━━━ Фрагмент документа ━━━

При всей кажущейся неправдоподобности такого влияния
оно подтверждается множеством несомненных фактов. Данте сочинил свой первый
сонет 15 июня 1282 года, весной 1300 года он написал “Vita nuova”, а 3 апреля
начал писать свою великую поэму.
Мильтон задумал свою поэму весной.
Галилей открыл кольцо Сатурна в апреле 1611 года.
Лучшие вещи Фосколо были написаны в июле и августе.
Вольтер написал “Танкреда” в августе.
Байрон окончил в сентябре 4-ю песню “Pelligrinaggio”,
в июле “Пророчество Данте”, а летом в Швейцарии - “Шильонского узника”, “Мрак”
и “Сон”.
Леонардо да Винчи задумал статую Франческо Сфорца и
начал писать свое сочинение “О свете и тени” 23 апреля 1490 года.
Первая мысль об открытии Америки явилась у Колумба в
конце мая и в начале июня 1474 года, когда он задумал отыскать западный путь в
Индию.
Кеплер в мае 1618 года открыл законы движения мировых
тел.
Открытие Скиапарелли относительно падающих звезд было
сделано в августе 1866 года.
Никольсон открыл окисление металлов с помощью вольтова
столба летом 1800 года и так далее.

━━━ Предоставленные записи ━━━

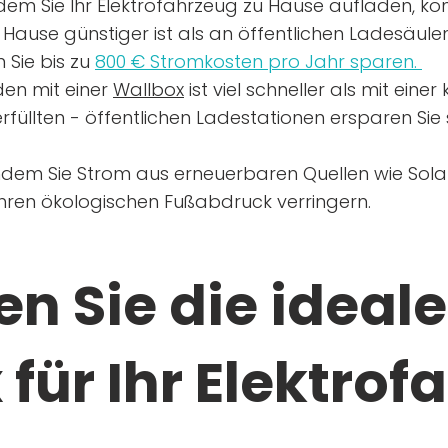
dem Sie Ihr Elektrofahrzeug zu Hause aufladen, kön
Hause günstiger ist als an öffentlichen Ladesäule
 Sie bis zu
800 € Stromkosten pro Jahr sparen.
en mit einer
Wallbox
ist viel schneller als mit eine
rfüllten - öffentlichen Ladestationen ersparen Sie s
ndem Sie Strom aus erneuerbaren Quellen wie Sol
Ihren ökologischen Fußabdruck verringern.
n Sie die ideale
für Ihr Elektrof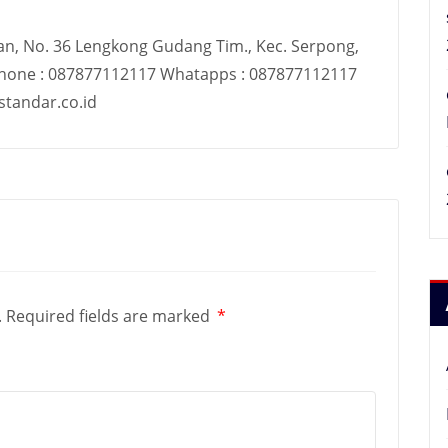
an, No. 36 Lengkong Gudang Tim., Kec. Serpong,
Phone : 087877112117 Whatapps : 087877112117
tandar.co.id
.
Required fields are marked
*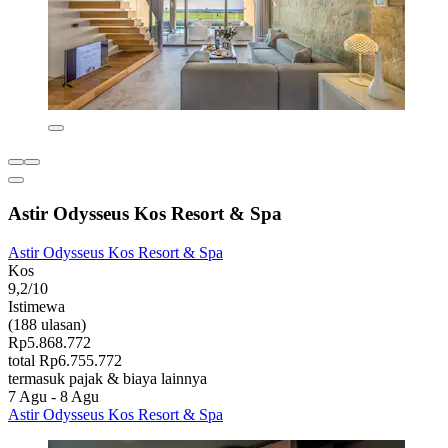
Astir Odysseus Kos Resort & Spa
Astir Odysseus Kos Resort & Spa
Kos
9,2/10
Istimewa
(188 ulasan)
Rp5.868.772
total Rp6.755.772
termasuk pajak & biaya lainnya
7 Agu - 8 Agu
Astir Odysseus Kos Resort & Spa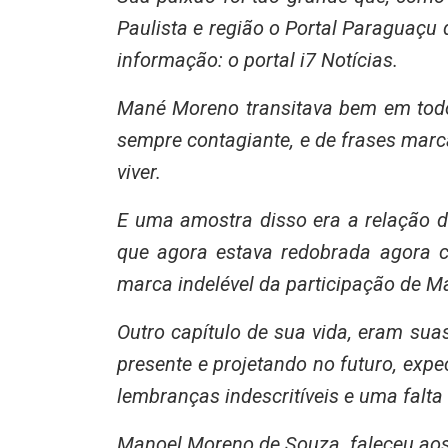
Paulista e região o Portal Paraguaçu
informação: o portal i7 Notícias.
Mané Moreno transitava bem em todos
sempre contagiante, e de frases marc
viver.
E uma amostra disso era a relação d
que agora estava redobrada agora 
marca indelével da participação de 
Outro capítulo de sua vida, eram sua
presente e projetando no futuro, expe
lembranças indescritíveis e uma falta
Manoel Moreno de Souza, faleceu aos 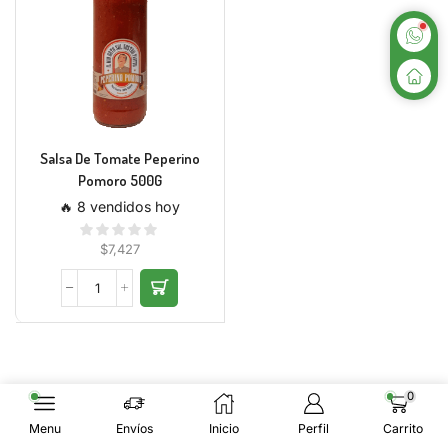
Salsa De Tomate Peperino
Pomoro 500G
🔥 8 vendidos hoy
$
7,427
0
Menu
Envíos
Inicio
Perfil
Carrito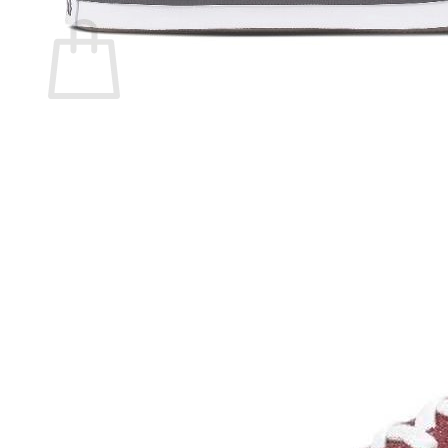
Carrito
No hay productos en el carrito.
Volver a la tienda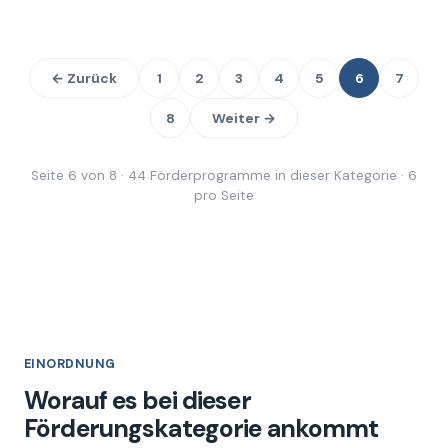
← Zurück
1
2
3
4
5
6
7
8
Weiter →
Seite 6 von 8 · 44 Förderprogramme in dieser Kategorie · 6
pro Seite
EINORDNUNG
Worauf es bei dieser
Förderungskategorie ankommt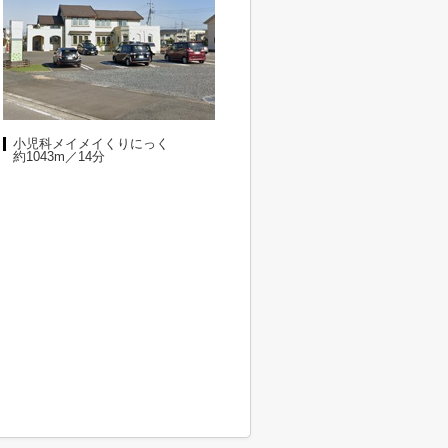
小児科メイメイくりにっく
約1043m／14分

━━━

Задание 1 -> Воспроизведите без изменений часть фрагмента о датах открытий и замыслов, начиная со слов «Первая мысль об» и заканчивая словами «августе 1866 года.».
Задание 2 ->
Проверьте по фрагменту о датах открытий и замыслов, верны ли утверждения (a), (b) и (c). Для каждого ответьте «да» или «нет» и дословно приведите решающие слова фрагмента.
(a) Галилей открыл кольцо Сатурна в апреле 1611 года.
(b) Вольтер написал «Танкреда» в июле.
(c) Кеплер открыл законы движения мировых тел в мае 1618 года.
Эти записи для работы не понадобятся.

Итоговый ответ 1 ->
Первая мысль об открытии Америки явилась у Колумба в
конце мая и в начале июня 1474 года, когда он задумал отыскать западный путь в
Индию.
Кеплер в мае 1618 года открыл законы движения мировых
тел.
Открытие Скиапарелли относительно падающих звезд было
сделано в августе 1866 года.

Итоговый ответ 2 ->
(a) Да: «Галилей открыл кольцо Сатурна в апреле 1611 года.»
(b) Нет: «Вольтер написал “Танкреда” в августе.»
(c) Да: «Кеплер в мае 1618 года открыл законы движения мировых тел.»